Quella Valle bonificata, non abitata in modo residenziale, ha permesso la coesistenza fra ricerca vivaistica per la produzione di piante frutticole indenni da ervinia amilovora (colpo di fuoco), da fornire alle imprese una sana impiantistica.
La sua capacità riproduttiva ha permesso di dare autosufficienza faunistica agli Atc (ambiti territoriali di caccia), comprese le aziende faunistiche al punto tale che la benemerita Consulta provinciale adottò un provvedimento di divieto di acquisto e importazioni di lepri dall’estero. L’Ente nazionale della Cinofilia aveva a lungo sperato di farne uso esclusivo per la cinofilia di sangue blu a svantaggio della cinofilia in Slovenia.
Il volontariato venatorio è stato impegnato nella gestione: tutela della vivaistica, catture annuali nelle zone problematiche per i danni, controllo delle specie invasive nel rispetto delle norme regionali vigenti.
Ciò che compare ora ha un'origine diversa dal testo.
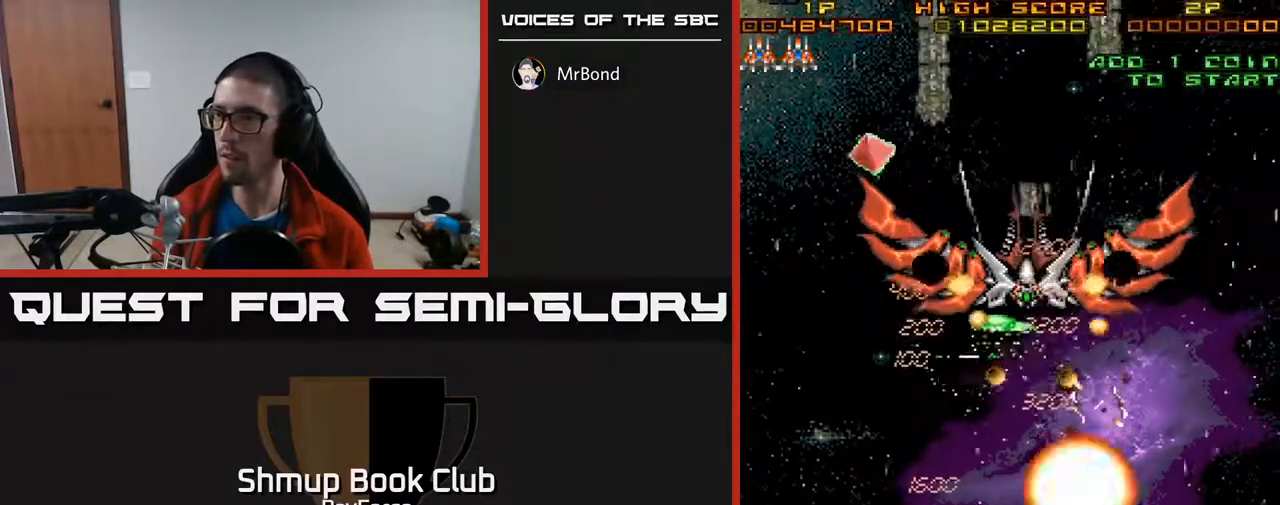
{"buttons": ["A", "DPAD_RIGHT"], "right_stick": "center", "events": [[33, "DPAD_LEFT", "down"], [150, "DPAD_LEFT", "up"], [183, "DPAD_RIGHT", "down"]]}
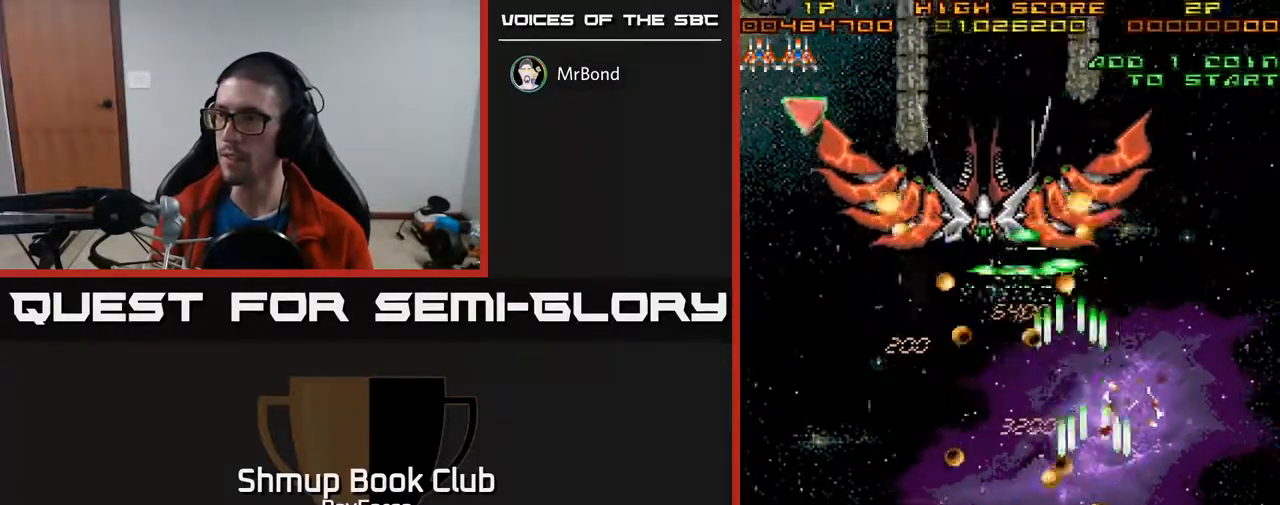
{"buttons": ["A", "DPAD_DOWN", "DPAD_LEFT"], "right_stick": "center", "events": [[83, "DPAD_UP", "down"], [317, "DPAD_RIGHT", "up"], [367, "DPAD_LEFT", "down"], [383, "DPAD_UP", "up"], [467, "DPAD_DOWN", "down"]]}
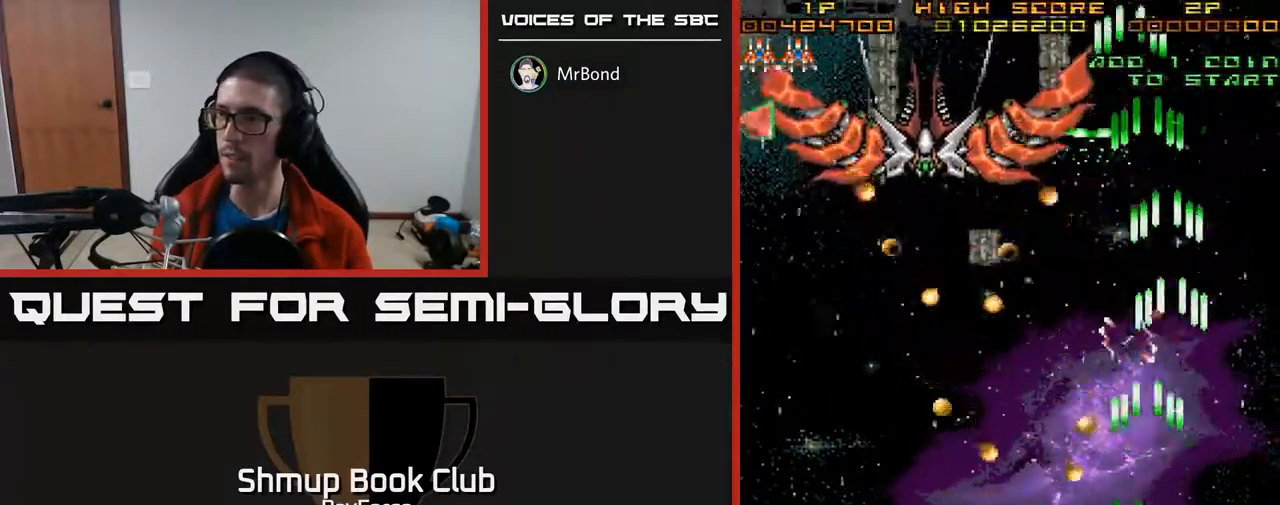
{"buttons": ["A", "DPAD_LEFT"], "right_stick": "center", "events": [[33, "DPAD_LEFT", "up"], [67, "DPAD_RIGHT", "down"], [83, "DPAD_DOWN", "up"], [117, "DPAD_UP", "down"], [233, "DPAD_RIGHT", "up"], [450, "DPAD_LEFT", "down"], [467, "DPAD_UP", "up"]]}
Si può affermare che molti appetiti si erano scatenati anche dal punto di vista venatorio, perché nei periodi di migrazione di incontravano presenze di tutte le specie sia protette che cacciabili.
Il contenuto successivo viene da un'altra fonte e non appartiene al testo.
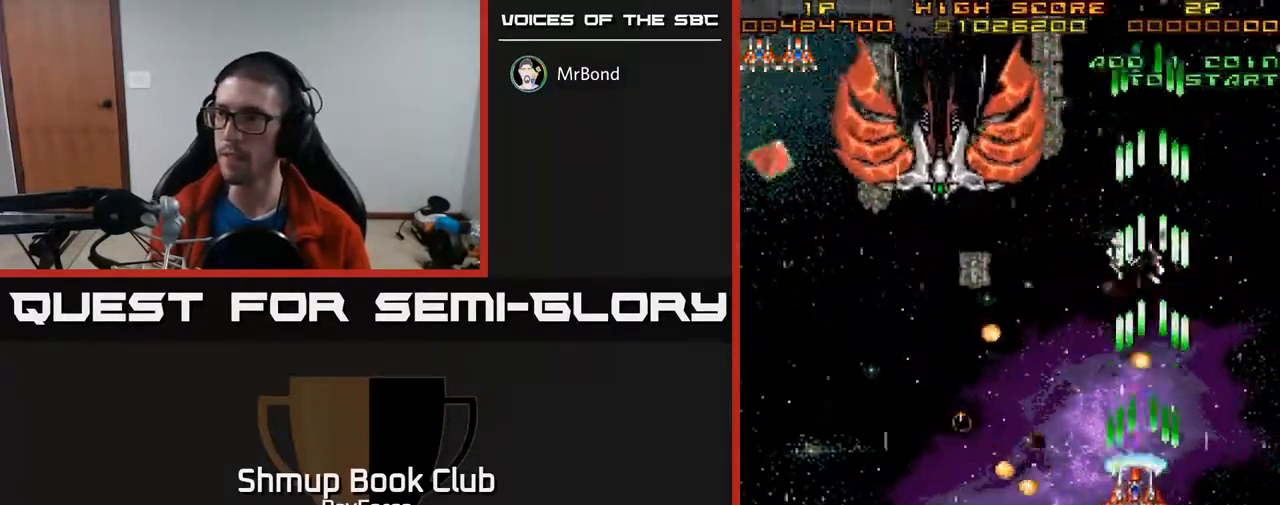
{"buttons": ["A", "DPAD_DOWN", "DPAD_LEFT"], "right_stick": "center", "events": [[83, "DPAD_UP", "down"], [283, "DPAD_UP", "up"], [333, "DPAD_DOWN", "down"]]}
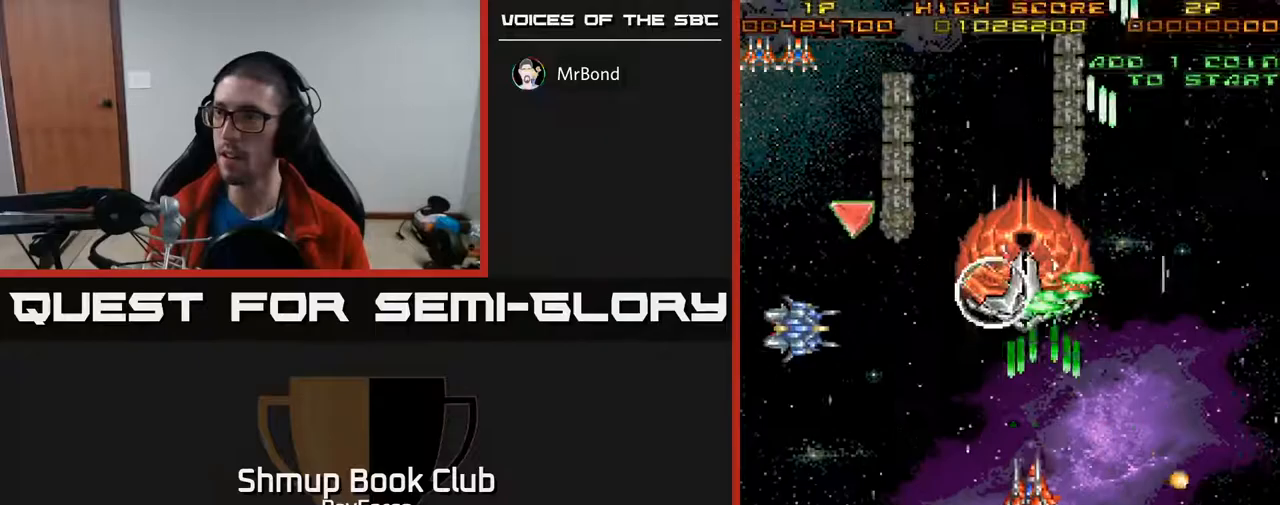
{"buttons": ["A", "DPAD_UP", "DPAD_LEFT"], "right_stick": "center", "events": [[117, "DPAD_DOWN", "up"], [167, "DPAD_UP", "down"]]}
Il Centro Pubblico di ricerca, sperimentazione e allevamento selvaggina, non doveva essere messo in discussione per il suo valore ambientale e faunistico, per la sua peculiare convivenza fra agricoltura, riproduzione faunistica e tutela ambientale. Una scelta burocratica opinabile, ha minato le basi fondamentali del Centro e ha ridotto la struttura a semplice zona di ripopolamento e cattura. Scelta che ha permesso la creazione di un conflitto intercategoriale fra pubblico e privato sulla gestione di una specie invasiva “nutria”, che ancora oggi mostra i suoi limiti. Mi permetto di dare all’interessata articolista il consiglio di approfondire le sue ricerche per capire in modo chiaro e palese, dove sono riposte le pistole utilizzate a suo tempo per non comporre la questione.
Oggi un branco di lupi regola la consistenza faunistica.
Oggi una grande esperienza di valore nazionale e oltre, rimane una grande quasi abbandonata area tutelata da uno straordinario articolo 51 della legge 8/94, per evitare una possibile apertura della struttura all’esercizio venatorio.